#### The task:
Please rewrite all the rows below as a two-column CSV with the headers "field" and "value". Give one line per row, put each entry in double quotes, and replace any line breaks with spaces.

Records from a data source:
-- Start --

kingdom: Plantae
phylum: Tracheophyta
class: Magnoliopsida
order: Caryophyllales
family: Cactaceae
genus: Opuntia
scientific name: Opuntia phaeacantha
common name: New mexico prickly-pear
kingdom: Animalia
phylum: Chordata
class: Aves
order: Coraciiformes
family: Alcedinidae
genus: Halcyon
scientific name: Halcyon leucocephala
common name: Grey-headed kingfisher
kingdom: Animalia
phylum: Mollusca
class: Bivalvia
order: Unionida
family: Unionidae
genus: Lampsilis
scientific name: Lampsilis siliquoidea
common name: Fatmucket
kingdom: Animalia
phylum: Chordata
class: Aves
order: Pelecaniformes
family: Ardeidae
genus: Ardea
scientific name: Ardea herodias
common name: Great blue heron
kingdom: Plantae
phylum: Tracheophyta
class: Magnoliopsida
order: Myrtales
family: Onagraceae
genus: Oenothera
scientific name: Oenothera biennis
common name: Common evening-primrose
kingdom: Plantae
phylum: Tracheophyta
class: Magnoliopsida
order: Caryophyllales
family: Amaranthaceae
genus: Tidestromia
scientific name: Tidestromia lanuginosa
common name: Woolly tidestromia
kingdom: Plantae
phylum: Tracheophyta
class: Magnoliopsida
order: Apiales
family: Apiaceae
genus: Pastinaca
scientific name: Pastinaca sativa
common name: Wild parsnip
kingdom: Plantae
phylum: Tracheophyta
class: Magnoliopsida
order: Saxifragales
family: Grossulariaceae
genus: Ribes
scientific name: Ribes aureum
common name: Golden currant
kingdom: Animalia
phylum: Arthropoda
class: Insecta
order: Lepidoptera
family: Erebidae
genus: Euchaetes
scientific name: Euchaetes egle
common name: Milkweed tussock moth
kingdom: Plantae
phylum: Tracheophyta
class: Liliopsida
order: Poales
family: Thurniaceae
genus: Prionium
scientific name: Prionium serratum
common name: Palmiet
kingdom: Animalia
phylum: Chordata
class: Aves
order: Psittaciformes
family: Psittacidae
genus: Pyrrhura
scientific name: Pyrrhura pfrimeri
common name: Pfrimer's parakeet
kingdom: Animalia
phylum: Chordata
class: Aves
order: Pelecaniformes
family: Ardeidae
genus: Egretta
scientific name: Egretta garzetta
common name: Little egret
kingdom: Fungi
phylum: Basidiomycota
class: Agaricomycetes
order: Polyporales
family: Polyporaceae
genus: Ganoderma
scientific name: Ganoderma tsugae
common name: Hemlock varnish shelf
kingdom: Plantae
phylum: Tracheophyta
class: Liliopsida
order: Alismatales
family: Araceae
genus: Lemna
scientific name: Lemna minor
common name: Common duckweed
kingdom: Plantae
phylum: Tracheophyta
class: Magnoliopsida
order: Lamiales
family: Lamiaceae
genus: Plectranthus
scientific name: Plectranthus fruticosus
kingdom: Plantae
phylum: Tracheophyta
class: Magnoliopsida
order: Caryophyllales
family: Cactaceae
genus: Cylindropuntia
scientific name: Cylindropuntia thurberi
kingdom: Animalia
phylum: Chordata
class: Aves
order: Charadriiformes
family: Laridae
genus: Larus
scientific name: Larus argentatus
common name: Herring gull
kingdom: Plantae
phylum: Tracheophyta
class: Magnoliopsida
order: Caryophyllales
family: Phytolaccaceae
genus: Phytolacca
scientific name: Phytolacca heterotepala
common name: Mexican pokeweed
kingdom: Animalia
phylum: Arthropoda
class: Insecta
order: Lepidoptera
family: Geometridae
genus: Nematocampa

-- End --

#### Response below:
field,value
"kingdom:","Plantae"
"phylum:","Tracheophyta"
"class:","Magnoliopsida"
"order:","Caryophyllales"
"family:","Cactaceae"
"genus:","Opuntia"
"scientific name:","Opuntia phaeacantha"
"common name:","New mexico prickly-pear"
"kingdom:","Animalia"
"phylum:","Chordata"
"class:","Aves"
"order:","Coraciiformes"
"family:","Alcedinidae"
"genus:","Halcyon"
"scientific name:","Halcyon leucocephala"
"common name:","Grey-headed kingfisher"
"kingdom:","Animalia"
"phylum:","Mollusca"
"class:","Bivalvia"
"order:","Unionida"
"family:","Unionidae"
"genus:","Lampsilis"
"scientific name:","Lampsilis siliquoidea"
"common name:","Fatmucket"
"kingdom:","Animalia"
"phylum:","Chordata"
"class:","Aves"
"order:","Pelecaniformes"
"family:","Ardeidae"
"genus:","Ardea"
"scientific name:","Ardea herodias"
"common name:","Great blue heron"
"kingdom:","Plantae"
"phylum:","Tracheophyta"
"class:","Magnoliopsida"
"order:","Myrtales"
"family:","Onagraceae"
"genus:","Oenothera"
"scientific name:","Oenothera biennis"
"common name:","Common evening-primrose"
"kingdom:","Plantae"
"phylum:","Tracheophyta"
"class:","Magnoliopsida"
"order:","Caryophyllales"
"family:","Amaranthaceae"
"genus:","Tidestromia"
"scientific name:","Tidestromia lanuginosa"
"common name:","Woolly tidestromia"
"kingdom:","Plantae"
"phylum:","Tracheophyta"
"class:","Magnoliopsida"
"order:","Apiales"
"family:","Apiaceae"
"genus:","Pastinaca"
"scientific name:","Pastinaca sativa"
"common name:","Wild parsnip"
"kingdom:","Plantae"
"phylum:","Tracheophyta"
"class:","Magnoliopsida"
"order:","Saxifragales"
"family:","Grossulariaceae"
"genus:","Ribes"
"scientific name:","Ribes aureum"
"common name:","Golden currant"
"kingdom:","Animalia"
"phylum:","Arthropoda"
"class:","Insecta"
"order:","Lepidoptera"
"family:","Erebidae"
"genus:","Euchaetes"
"scientific name:","Euchaetes egle"
"common name:","Milkweed tussock moth"
"kingdom:","Plantae"
"phylum:","Tracheophyta"
"class:","Liliopsida"
"order:","Poales"
"family:","Thurniaceae"
"genus:","Prionium"
"scientific name:","Prionium serratum"
"common name:","Palmiet"
"kingdom:","Animalia"
"phylum:","Chordata"
"class:","Aves"
"order:","Psittaciformes"
"family:","Psittacidae"
"genus:","Pyrrhura"
"scientific name:","Pyrrhura pfrimeri"
"common name:","Pfrimer's parakeet"
"kingdom:","Animalia"
"phylum:","Chordata"
"class:","Aves"
"order:","Pelecaniformes"
"family:","Ardeidae"
"genus:","Egretta"
"scientific name:","Egretta garzetta"
"common name:","Little egret"
"kingdom:","Fungi"
"phylum:","Basidiomycota"
"class:","Agaricomycetes"
"order:","Polyporales"
"family:","Polyporaceae"
"genus:","Ganoderma"
"scientific name:","Ganoderma tsugae"
"common name:","Hemlock varnish shelf"
"kingdom:","Plantae"
"phylum:","Tracheophyta"
"class:","Liliopsida"
"order:","Alismatales"
"family:","Araceae"
"genus:","Lemna"
"scientific name:","Lemna minor"
"common name:","Common duckweed"
"kingdom:","Plantae"
"phylum:","Tracheophyta"
"class:","Magnoliopsida"
"order:","Lamiales"
"family:","Lamiaceae"
"genus:","Plectranthus"
"scientific name:","Plectranthus fruticosus"
"kingdom:","Plantae"
"phylum:","Tracheophyta"
"class:","Magnoliopsida"
"order:","Caryophyllales"
"family:","Cactaceae"
"genus:","Cylindropuntia"
"scientific name:","Cylindropuntia thurberi"
"kingdom:","Animalia"
"phylum:","Chordata"
"class:","Aves"
"order:","Charadriiformes"
"family:","Laridae"
"genus:","Larus"
"scientific name:","Larus argentatus"
"common name:","Herring gull"
"kingdom:","Plantae"
"phylum:","Tracheophyta"
"class:","Magnoliopsida"
"order:","Caryophyllales"
"family:","Phytolaccaceae"
"genus:","Phytolacca"
"scientific name:","Phytolacca heterotepala"
"common name:","Mexican pokeweed"
"kingdom:","Animalia"
"phylum:","Arthropoda"
"class:","Insecta"
"order:","Lepidoptera"
"family:","Geometridae"
"genus:","Nematocampa"